Los investigadores identificaron como protagonistas a un grupo de neuronas del bulbo olfativo, una región cerebral que sigue desarrollándose en los primeros años de vida. Cuando un adulto vuelve a encontrarse con un olor conocido de la infancia, esas neuronas ponen en marcha los circuitos cerebrales relacionados con la memoria y la recompensa.
Con el paso de los años, sin embargo, el recuerdo cambia de soporte. A medida que el cerebro reorganiza sus conexiones, la memoria deja de depender tanto de esas neuronas iniciales y pasa a apoyarse sobre todo en redes vinculadas con las emociones, lo que ayuda a explicar por qué estos recuerdos suelen conservar una intensidad afectiva excepcional.
Para llegar a estas conclusiones, los científicos combinaron un estudio con voluntarios y experimentos con ratones.
Primero preguntaron a las personas por sus recuerdos olfativos más antiguos. Descubrieron que, en la mayoría de los casos, no estaban asociados a un acontecimiento aislado, sino a experiencias agradables repetidas, y a olores que seguían presentes a lo largo de la vida.
Con esa información diseñaron un modelo experimental en ratones. Durante la infancia, los animales fueron expuestos de forma repetida a un olor agradable en un entorno enriquecido y asociado a experiencias positivas. Ya adultos, mostraban una clara preferencia por ese aroma.
Los experimentos permitieron además comprobar que, si los investigadores bloqueaban temporalmente las neuronas implicadas en esa memoria olfativa temprana, los animales dejaban de mostrar esa preferencia, lo que confirma su papel esencial en la formación del recuerdo.
El trabajo también revela que esos recuerdos necesitan mantenerse vivos. En los animales de más edad, la persistencia de la memoria dependía de volver a exponerse periódicamente al olor aprendido durante la infancia, porque, sin esos reencuentros, la huella tendía a debilitarse.
Los autores creen que estos resultados ayudan a entender por qué los olores evocan recuerdos más antiguos y emocionalmente más intensos que los desencadenados por imágenes o sonidos.
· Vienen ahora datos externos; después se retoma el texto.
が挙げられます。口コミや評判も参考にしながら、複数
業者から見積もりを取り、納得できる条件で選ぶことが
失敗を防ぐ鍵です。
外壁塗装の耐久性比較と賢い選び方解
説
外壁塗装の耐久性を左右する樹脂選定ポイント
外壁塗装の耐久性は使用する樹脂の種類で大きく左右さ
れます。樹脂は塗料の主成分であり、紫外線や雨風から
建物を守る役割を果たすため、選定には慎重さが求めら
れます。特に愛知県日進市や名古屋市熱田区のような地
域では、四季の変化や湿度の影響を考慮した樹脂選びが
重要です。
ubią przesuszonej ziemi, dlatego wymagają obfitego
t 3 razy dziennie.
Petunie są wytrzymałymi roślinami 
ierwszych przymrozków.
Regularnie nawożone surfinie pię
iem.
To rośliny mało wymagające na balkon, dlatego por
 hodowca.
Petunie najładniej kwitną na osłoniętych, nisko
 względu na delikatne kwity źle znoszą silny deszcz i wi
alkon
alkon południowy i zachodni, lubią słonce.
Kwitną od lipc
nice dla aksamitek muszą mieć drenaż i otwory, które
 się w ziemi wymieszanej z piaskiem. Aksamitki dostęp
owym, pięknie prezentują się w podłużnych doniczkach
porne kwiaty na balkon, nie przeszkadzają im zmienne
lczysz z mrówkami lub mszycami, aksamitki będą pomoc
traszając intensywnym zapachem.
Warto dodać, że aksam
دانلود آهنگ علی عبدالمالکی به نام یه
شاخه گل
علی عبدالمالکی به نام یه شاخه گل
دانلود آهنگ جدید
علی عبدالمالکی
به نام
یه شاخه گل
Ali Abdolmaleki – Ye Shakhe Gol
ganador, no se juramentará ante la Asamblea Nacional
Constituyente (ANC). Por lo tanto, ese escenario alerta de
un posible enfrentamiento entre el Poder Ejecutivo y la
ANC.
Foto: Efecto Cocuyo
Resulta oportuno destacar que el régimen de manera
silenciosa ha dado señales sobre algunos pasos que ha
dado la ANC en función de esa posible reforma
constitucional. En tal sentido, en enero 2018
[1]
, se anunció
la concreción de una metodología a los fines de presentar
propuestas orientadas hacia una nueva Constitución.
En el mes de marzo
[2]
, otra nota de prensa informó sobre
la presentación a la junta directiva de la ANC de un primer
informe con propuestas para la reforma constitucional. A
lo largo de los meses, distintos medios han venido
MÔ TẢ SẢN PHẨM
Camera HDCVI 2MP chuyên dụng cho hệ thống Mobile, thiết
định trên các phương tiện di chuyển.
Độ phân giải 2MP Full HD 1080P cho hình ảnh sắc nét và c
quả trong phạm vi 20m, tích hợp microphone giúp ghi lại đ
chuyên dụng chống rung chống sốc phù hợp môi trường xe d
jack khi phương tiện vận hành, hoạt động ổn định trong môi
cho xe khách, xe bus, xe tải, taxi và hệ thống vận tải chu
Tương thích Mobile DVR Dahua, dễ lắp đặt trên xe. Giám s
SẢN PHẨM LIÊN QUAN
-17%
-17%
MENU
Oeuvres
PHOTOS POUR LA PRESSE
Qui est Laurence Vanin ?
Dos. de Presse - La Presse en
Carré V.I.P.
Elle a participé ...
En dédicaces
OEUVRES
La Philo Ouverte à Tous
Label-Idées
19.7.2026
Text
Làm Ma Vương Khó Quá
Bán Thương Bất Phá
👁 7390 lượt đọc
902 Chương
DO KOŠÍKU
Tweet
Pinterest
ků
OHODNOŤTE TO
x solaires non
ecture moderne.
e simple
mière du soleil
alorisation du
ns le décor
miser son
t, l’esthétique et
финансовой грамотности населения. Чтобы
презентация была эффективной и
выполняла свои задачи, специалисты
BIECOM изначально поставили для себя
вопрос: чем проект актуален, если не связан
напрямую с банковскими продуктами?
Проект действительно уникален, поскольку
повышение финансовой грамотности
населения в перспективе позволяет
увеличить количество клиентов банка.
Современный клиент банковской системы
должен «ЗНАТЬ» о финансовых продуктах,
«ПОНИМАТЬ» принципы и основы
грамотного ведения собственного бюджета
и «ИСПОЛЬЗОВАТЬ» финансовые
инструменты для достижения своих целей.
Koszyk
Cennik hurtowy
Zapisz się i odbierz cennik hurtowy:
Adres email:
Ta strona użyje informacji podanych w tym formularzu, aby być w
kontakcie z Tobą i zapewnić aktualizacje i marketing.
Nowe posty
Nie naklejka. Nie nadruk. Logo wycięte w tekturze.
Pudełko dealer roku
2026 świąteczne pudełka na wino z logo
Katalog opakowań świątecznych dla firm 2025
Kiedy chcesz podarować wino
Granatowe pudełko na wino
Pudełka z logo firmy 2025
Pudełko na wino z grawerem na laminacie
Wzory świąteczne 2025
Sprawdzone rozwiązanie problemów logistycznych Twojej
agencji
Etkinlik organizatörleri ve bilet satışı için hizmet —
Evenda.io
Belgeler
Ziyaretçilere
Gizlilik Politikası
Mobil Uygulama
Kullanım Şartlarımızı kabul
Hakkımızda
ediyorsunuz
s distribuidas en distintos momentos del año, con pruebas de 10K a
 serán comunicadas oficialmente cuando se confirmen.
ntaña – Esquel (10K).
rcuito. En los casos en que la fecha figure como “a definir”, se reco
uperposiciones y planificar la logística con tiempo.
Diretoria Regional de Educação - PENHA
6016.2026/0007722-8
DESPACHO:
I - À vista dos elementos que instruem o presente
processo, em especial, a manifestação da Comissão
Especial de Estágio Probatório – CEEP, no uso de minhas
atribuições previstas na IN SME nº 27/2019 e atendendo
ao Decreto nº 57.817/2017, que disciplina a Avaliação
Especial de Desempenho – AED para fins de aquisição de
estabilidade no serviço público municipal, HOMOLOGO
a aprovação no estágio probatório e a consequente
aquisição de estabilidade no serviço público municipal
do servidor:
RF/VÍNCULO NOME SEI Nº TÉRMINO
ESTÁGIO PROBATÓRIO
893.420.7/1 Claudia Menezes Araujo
Estudios previos ya habían mostrado que la memoria olfativa suele remontarse a la primera década de vida, mientras que los recuerdos provocados por otros estímulos sensoriales suelen situarse más tarde.
La investigación ofrece así una explicación neurocientífica a uno de los ejemplos más célebres de la literatura y refuerza la idea de que el olfato ocupa un lugar singular en la memoria humana, capaz de conservar durante toda la vida el rastro de momentos cotidianos aparentemente insignificantes.